Extract.
↓
= Chadwick Ginther =

Speculative fiction writer

Chadwick Ginther is a speculative fiction writer based in Winnipeg.

Ginther began his writing career with the Thunder Road trilogy: Thunder Road (2012), Tombstone Blues (2013), and Too Far Gone (2015). All three novels were nominated for the Aurora Award for Best Novel. In 2015, the Winnipeg Free Press named Too Far Gone one of their favourite books of the year. Ginther also published a related short story collection, Wolf and Wing (2017).

Following the Thunder Roll trilogy, Ginther published three standalone books: Graveyard Mind (2018), When the Sky Comes Looking for You (2022), and Khyber (2023).

== Awards and honours ==
In 2016, Ginther and Samantha Beiko were finalists for the Aurora Award for Best Fan Organizational for their work with the Chiaroscuro Reading Series in Winnipeg.
↑
Excerpted data.
↓
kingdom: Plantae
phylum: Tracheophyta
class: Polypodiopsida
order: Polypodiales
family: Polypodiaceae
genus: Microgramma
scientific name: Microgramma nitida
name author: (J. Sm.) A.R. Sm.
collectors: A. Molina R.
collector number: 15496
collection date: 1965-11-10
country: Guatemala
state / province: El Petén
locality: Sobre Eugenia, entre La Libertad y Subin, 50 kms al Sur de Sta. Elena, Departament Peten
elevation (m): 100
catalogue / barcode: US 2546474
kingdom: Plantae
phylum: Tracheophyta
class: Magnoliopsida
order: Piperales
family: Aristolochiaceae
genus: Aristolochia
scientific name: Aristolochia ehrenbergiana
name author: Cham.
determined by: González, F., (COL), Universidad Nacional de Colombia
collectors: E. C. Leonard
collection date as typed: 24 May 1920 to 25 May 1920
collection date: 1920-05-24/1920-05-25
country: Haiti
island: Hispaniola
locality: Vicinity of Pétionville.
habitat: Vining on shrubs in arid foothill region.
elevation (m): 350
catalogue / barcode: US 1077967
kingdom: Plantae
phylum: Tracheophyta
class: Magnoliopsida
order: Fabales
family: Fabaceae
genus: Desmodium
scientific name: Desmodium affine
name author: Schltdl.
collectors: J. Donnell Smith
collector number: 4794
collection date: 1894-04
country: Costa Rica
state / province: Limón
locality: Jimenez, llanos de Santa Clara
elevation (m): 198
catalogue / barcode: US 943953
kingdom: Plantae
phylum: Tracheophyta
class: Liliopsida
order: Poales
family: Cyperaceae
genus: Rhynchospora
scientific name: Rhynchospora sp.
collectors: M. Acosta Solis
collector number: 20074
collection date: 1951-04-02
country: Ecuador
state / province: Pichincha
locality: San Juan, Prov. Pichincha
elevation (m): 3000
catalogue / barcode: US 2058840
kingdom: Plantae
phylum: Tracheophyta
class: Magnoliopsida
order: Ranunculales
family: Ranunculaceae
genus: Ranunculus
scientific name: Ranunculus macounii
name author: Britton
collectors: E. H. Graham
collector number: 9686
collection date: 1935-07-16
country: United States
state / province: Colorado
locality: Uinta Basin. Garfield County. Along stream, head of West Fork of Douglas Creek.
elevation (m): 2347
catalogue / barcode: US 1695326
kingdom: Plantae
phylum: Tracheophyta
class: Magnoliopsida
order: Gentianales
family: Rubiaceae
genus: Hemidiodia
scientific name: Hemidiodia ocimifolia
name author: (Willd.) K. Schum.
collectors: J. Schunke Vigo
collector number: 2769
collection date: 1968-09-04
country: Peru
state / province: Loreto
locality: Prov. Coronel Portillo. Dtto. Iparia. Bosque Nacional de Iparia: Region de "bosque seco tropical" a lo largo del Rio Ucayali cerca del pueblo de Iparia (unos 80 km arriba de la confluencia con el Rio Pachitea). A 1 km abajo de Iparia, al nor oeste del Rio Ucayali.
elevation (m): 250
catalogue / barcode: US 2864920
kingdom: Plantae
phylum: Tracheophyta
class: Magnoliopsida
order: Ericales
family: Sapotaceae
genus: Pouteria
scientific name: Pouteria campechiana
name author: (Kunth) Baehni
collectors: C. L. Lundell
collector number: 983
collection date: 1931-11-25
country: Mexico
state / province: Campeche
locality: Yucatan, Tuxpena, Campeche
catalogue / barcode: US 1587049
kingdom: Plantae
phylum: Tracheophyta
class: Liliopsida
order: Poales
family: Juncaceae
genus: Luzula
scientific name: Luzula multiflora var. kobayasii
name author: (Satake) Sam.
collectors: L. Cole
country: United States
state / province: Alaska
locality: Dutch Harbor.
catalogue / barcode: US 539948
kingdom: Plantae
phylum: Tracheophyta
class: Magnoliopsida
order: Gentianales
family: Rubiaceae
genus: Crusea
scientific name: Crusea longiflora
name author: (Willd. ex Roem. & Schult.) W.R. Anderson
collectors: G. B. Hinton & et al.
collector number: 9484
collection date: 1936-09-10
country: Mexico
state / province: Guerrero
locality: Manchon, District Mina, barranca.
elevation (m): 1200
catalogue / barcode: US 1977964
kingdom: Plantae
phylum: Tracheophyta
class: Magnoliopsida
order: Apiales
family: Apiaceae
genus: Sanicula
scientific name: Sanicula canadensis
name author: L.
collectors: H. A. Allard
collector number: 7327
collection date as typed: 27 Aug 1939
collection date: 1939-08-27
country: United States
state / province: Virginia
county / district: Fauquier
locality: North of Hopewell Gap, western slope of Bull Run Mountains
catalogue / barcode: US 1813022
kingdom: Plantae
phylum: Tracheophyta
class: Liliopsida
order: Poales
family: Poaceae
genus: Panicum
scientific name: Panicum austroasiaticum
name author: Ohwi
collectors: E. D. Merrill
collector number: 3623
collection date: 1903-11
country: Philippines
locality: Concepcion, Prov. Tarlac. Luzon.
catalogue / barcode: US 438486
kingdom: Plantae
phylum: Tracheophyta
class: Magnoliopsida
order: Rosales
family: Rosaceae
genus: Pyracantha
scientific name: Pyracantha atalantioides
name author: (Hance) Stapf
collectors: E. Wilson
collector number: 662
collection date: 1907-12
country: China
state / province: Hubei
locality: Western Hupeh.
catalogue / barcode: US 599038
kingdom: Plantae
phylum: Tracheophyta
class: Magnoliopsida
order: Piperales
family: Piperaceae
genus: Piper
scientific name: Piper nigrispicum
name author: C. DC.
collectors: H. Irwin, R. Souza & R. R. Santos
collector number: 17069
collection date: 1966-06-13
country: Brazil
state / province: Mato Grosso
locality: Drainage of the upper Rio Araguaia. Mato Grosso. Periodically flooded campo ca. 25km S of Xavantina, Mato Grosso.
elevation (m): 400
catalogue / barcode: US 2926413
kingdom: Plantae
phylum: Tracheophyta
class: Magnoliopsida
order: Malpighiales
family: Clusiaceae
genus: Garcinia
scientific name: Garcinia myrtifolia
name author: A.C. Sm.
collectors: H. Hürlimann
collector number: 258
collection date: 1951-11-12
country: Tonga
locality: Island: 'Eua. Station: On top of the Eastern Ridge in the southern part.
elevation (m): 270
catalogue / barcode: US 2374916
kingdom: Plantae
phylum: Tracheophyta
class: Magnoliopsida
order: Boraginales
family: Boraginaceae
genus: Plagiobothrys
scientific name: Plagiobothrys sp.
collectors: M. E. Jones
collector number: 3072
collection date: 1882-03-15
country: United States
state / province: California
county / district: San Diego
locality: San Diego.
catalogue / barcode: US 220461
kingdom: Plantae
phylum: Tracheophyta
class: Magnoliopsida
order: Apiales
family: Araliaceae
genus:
↑
Job A.
Return the passage from the Ginther article, everything from "Ginther began his" down to "and Khyber (2023).".
Job B.
List every book by Ginther named in the Ginther article, with its year of publication.

Final result A.
Ginther began his writing career with the Thunder Road trilogy: Thunder Road (2012), Tombstone Blues (2013), and Too Far Gone (2015). All three novels were nominated for the Aurora Award for Best Novel. In 2015, the Winnipeg Free Press named Too Far Gone one of their favourite books of the year. Ginther also published a related short story collection, Wolf and Wing (2017).

Following the Thunder Roll trilogy, Ginther published three standalone books: Graveyard Mind (2018), When the Sky Comes Looking for You (2022), and Khyber (2023).

Final result B.
- Thunder Road (2012)
- Tombstone Blues (2013)
- Too Far Gone (2015)
- Wolf and Wing (2017)
- Graveyard Mind (2018)
- When the Sky Comes Looking for You (2022)
- Khyber (2023)